▶ **WHAT THE EXERCISE ASKS**:
Word for word, set down every line of the entries below from the line with "- stool [372,327,430,407]" to the line with "decorative plate [615,378,654,418]", including both, and no other line.
============
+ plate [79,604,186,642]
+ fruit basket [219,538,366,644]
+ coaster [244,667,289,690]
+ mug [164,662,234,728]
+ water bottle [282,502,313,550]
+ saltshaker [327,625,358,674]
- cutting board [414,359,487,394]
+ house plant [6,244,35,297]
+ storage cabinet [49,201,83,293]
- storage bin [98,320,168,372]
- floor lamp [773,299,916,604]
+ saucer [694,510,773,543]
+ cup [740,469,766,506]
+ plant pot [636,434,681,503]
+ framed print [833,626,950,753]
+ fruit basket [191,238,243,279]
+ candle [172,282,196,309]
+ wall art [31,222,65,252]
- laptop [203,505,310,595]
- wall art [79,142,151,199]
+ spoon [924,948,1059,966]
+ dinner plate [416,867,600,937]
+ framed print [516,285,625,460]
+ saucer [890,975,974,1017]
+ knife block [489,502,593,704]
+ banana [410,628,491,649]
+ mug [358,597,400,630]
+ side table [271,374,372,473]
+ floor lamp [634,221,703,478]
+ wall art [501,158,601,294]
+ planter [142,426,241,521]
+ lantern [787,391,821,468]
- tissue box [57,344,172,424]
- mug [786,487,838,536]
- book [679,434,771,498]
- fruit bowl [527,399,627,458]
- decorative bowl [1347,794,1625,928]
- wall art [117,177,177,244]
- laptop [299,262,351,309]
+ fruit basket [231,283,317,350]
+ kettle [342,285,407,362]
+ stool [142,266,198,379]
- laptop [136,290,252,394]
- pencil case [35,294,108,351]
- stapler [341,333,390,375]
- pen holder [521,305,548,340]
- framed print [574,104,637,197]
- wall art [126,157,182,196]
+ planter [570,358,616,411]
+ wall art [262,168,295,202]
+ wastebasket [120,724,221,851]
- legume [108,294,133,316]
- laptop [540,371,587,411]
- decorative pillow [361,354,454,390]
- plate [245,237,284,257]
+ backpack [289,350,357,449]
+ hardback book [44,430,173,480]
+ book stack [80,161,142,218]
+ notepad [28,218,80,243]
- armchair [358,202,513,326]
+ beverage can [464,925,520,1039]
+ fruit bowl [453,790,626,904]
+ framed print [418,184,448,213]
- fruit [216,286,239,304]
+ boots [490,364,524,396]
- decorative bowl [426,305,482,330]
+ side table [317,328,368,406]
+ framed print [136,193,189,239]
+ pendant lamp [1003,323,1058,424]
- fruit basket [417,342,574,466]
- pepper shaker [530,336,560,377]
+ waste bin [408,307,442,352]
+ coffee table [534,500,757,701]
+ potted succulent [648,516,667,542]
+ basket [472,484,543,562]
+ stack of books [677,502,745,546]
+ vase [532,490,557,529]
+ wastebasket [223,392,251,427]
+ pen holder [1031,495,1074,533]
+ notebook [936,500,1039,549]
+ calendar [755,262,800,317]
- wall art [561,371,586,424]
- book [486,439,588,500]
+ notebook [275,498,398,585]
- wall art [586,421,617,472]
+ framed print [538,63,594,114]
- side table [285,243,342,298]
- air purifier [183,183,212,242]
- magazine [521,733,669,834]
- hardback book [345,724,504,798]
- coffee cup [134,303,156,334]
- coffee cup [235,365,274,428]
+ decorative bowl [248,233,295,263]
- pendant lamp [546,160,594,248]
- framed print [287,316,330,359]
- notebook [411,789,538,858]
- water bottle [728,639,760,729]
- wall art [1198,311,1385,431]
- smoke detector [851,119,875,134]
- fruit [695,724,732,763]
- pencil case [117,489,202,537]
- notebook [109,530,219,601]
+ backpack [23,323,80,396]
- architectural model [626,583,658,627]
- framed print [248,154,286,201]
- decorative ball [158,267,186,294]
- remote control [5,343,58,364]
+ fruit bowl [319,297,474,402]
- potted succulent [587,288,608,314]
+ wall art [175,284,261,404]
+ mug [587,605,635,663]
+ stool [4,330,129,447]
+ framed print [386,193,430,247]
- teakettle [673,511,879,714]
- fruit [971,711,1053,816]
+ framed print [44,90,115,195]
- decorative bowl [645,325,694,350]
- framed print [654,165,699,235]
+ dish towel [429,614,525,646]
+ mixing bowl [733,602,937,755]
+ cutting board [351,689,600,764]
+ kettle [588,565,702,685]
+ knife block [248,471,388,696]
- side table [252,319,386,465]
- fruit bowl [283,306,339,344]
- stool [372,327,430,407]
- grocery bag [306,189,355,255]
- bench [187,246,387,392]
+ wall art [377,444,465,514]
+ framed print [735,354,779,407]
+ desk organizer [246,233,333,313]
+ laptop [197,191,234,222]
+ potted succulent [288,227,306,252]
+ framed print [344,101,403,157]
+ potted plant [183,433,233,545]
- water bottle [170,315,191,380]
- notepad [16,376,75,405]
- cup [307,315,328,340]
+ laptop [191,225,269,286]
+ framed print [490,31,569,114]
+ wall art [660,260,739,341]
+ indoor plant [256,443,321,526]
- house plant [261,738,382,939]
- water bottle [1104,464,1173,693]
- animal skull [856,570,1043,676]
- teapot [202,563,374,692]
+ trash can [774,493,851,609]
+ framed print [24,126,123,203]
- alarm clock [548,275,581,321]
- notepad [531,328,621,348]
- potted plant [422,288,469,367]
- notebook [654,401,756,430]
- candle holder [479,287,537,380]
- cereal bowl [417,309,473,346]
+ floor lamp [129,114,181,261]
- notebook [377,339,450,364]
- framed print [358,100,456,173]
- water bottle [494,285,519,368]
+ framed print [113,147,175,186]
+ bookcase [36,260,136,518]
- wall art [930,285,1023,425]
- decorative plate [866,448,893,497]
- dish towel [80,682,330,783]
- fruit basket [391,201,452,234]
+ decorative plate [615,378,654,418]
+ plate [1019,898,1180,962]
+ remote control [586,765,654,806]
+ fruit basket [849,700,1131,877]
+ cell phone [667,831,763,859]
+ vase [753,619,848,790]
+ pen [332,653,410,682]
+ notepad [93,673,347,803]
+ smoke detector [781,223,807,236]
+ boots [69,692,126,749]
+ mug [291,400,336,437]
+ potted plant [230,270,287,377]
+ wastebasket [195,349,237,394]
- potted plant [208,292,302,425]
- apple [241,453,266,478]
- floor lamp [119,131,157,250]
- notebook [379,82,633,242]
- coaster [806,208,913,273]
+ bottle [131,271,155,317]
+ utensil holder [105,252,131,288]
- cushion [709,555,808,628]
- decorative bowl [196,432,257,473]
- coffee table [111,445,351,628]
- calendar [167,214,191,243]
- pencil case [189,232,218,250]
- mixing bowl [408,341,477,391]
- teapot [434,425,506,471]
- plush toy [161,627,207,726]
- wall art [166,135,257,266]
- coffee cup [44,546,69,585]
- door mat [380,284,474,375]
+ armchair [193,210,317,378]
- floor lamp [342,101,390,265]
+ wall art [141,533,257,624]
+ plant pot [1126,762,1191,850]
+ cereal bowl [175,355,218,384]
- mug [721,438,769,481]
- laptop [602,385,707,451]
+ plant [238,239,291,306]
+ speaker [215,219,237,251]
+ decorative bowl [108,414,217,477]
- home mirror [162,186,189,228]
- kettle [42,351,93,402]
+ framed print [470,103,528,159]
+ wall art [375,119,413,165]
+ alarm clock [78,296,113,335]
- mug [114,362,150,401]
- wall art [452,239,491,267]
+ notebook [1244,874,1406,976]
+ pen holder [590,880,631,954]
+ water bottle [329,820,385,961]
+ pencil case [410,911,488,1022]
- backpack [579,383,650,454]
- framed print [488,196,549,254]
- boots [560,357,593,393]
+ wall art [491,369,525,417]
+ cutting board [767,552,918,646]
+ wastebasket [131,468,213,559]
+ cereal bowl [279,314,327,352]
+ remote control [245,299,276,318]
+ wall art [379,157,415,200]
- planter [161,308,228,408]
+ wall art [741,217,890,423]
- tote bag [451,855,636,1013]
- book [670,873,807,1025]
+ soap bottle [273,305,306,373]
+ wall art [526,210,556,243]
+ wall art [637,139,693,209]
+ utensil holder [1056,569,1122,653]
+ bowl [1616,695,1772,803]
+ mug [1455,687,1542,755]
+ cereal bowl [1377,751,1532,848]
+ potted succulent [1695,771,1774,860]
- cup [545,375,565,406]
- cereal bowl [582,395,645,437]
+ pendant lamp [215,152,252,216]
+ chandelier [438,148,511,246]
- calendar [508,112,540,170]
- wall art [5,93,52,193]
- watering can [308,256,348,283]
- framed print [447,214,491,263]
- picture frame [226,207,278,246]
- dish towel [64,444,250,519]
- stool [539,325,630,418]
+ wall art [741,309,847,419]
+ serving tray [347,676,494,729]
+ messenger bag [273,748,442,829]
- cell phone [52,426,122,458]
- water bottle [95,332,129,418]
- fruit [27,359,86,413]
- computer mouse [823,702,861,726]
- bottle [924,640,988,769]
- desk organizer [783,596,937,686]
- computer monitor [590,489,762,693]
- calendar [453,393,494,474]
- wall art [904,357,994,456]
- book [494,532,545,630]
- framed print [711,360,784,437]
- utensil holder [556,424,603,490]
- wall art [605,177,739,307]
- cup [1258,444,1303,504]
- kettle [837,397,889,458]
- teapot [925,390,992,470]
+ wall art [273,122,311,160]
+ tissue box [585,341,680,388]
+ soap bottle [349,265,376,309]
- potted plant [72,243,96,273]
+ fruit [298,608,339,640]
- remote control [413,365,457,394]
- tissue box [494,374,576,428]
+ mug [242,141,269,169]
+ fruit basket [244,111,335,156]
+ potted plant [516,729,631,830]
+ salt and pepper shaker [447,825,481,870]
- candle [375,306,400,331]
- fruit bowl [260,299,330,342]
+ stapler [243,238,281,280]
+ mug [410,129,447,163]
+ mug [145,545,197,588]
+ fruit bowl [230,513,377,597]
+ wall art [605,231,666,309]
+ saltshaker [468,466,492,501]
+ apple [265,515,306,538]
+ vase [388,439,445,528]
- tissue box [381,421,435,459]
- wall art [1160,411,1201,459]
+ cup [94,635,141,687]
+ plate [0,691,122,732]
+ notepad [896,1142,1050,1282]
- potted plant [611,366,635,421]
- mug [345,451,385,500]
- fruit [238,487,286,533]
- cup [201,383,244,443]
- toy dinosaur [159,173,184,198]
============
▶ **COMPLETED TASK**:
- stool [372,327,430,407]
- grocery bag [306,189,355,255]
- bench [187,246,387,392]
+ wall art [377,444,465,514]
+ framed print [735,354,779,407]
+ desk organizer [246,233,333,313]
+ laptop [197,191,234,222]
+ potted succulent [288,227,306,252]
+ framed print [344,101,403,157]
+ potted plant [183,433,233,545]
- water bottle [170,315,191,380]
- notepad [16,376,75,405]
- cup [307,315,328,340]
+ laptop [191,225,269,286]
+ framed print [490,31,569,114]
+ wall art [660,260,739,341]
+ indoor plant [256,443,321,526]
- house plant [261,738,382,939]
- water bottle [1104,464,1173,693]
- animal skull [856,570,1043,676]
- teapot [202,563,374,692]
+ trash can [774,493,851,609]
+ framed print [24,126,123,203]
- alarm clock [548,275,581,321]
- notepad [531,328,621,348]
- potted plant [422,288,469,367]
- notebook [654,401,756,430]
- candle holder [479,287,537,380]
- cereal bowl [417,309,473,346]
+ floor lamp [129,114,181,261]
- notebook [377,339,450,364]
- framed print [358,100,456,173]
- water bottle [494,285,519,368]
+ framed print [113,147,175,186]
+ bookcase [36,260,136,518]
- wall art [930,285,1023,425]
- decorative plate [866,448,893,497]
- dish towel [80,682,330,783]
- fruit basket [391,201,452,234]
+ decorative plate [615,378,654,418]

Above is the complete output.